En tout état de cause, le débat légitime autour des statistiques de l’emploi ne doit pas occulter la réalité des «vrais emplois» détruits dans le secteur agricole en 2023 (200.000), soit le même niveau observé une année auparavant. Le gouvernement impute cela à un phénomène planétaire de stress hydrique. «Les périmètres irrigués vivent un manque criant d’eau. Le taux d’activité agricole a fortement baissé. Cette situation devrait s’améliorer avec l’arrivée des stations de dessalement et le retour des pluies, inchallah», fait savoir notre source, ajoutant qu’hormis les aléas climatiques, le secteur agricole doit perdre chaque année 15.000 emplois du fait de l’amélioration de la productivité (goutte-à-goutte, etc.).

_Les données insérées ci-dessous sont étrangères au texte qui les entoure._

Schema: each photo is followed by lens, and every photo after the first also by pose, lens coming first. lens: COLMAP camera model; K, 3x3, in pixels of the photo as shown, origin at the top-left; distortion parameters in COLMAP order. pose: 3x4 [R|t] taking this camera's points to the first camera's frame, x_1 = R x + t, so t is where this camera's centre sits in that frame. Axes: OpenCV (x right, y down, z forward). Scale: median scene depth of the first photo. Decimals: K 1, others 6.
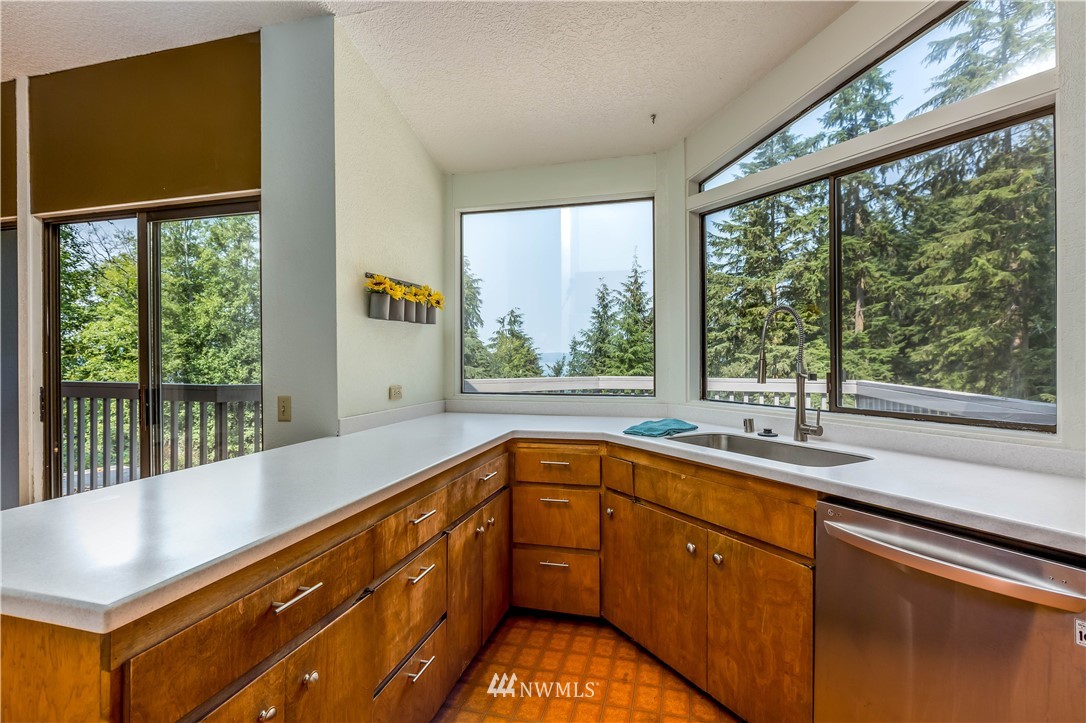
lens RADIAL K [[529.1, 0, 518.4], [0, 529.1, 353.3], [0, 0, 1]] dist [-0.011831, 0.000306]
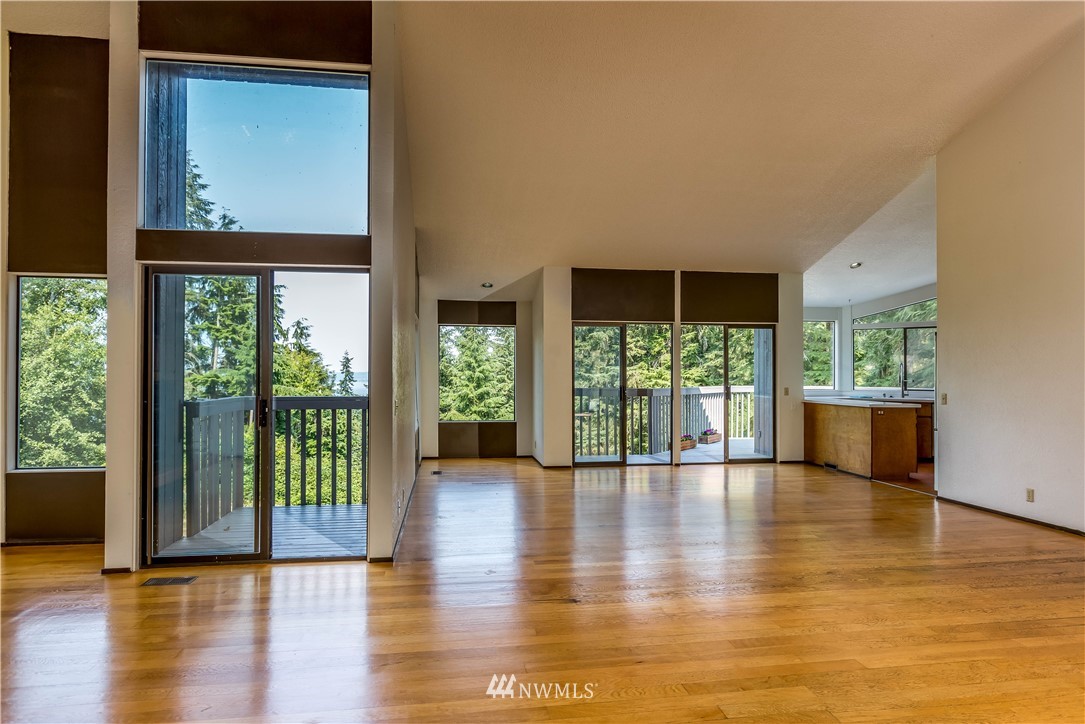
lens RADIAL K [[577.9, 0, 537.5], [0, 577.9, 368.3], [0, 0, 1]] dist [-0.000581, -0.000418]
pose [[0.913456, 0.008548, 0.406848, -0.233674], [-0.006265, 0.999956, -0.006944, -0.000586], [-0.406889, 0.003794, 0.913470, -0.116083]]
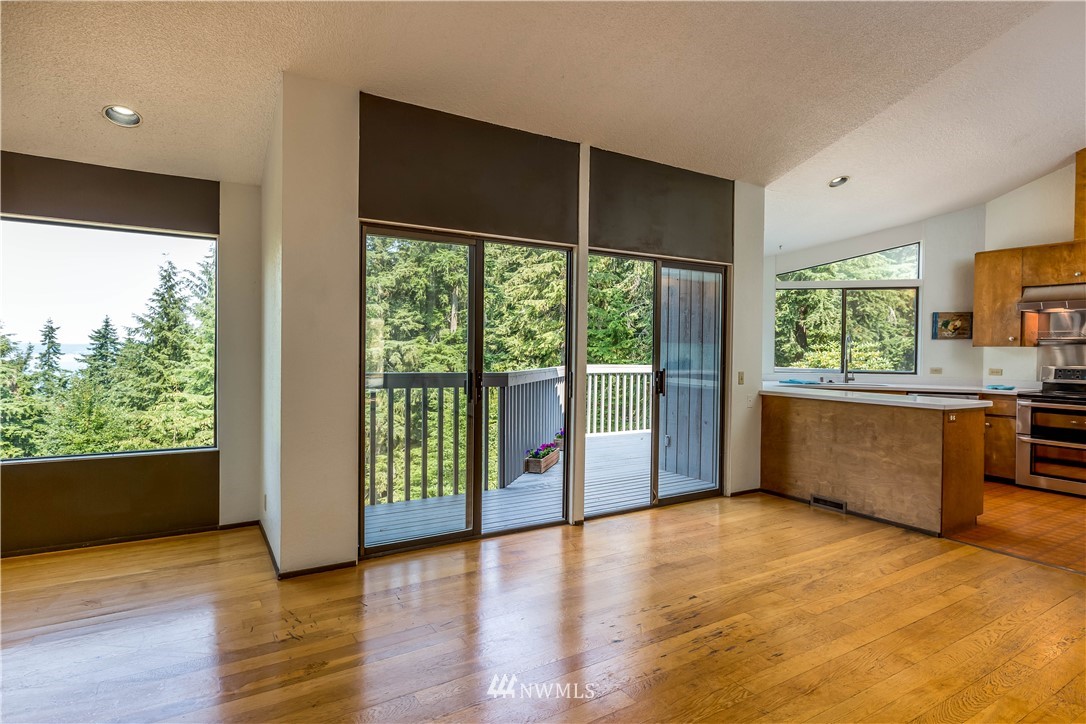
lens RADIAL K [[552.6, 0, 502.1], [0, 552.6, 352.4], [0, 0, 1]] dist [-0.000340, -0.001027]
pose [[0.710589, 0.006972, 0.703573, -0.179025], [-0.015495, 0.999863, 0.005742, 0.000686], [-0.703437, -0.014983, 0.710600, 0.011617]]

Le gouvernement est pleinement conscient qu’il n’y a pas de temps à perdre. Lors du dernier Conseil de gouvernement, jeudi 15 février, Aziz Akhannouch a appelé les ministres à retrousser les manches et à remettre de l’huile dans les rouages, les incitant à s’engager sur des objectifs pour rétablir la situation et inverser la courbe du chômage. On table aussi sur les retombées de ces nombreux projets qui, séduits par la nouvelle Charte de l’investissement, ont déjà reçu le feu vert de la Commission interministérielle des investissements. «Il faut attendre 2024 ou 2025 pour voir se concrétiser ces projets et sentir leur impact sur les statistiques de l’emploi.»
En attendant, le chef du gouvernement a déjà tracé sa feuille de route pour la fin du quinquennat. «Avec l’eau, l’emploi sera désormais la priorité de la deuxième moitié de son mandat», souligne la même source.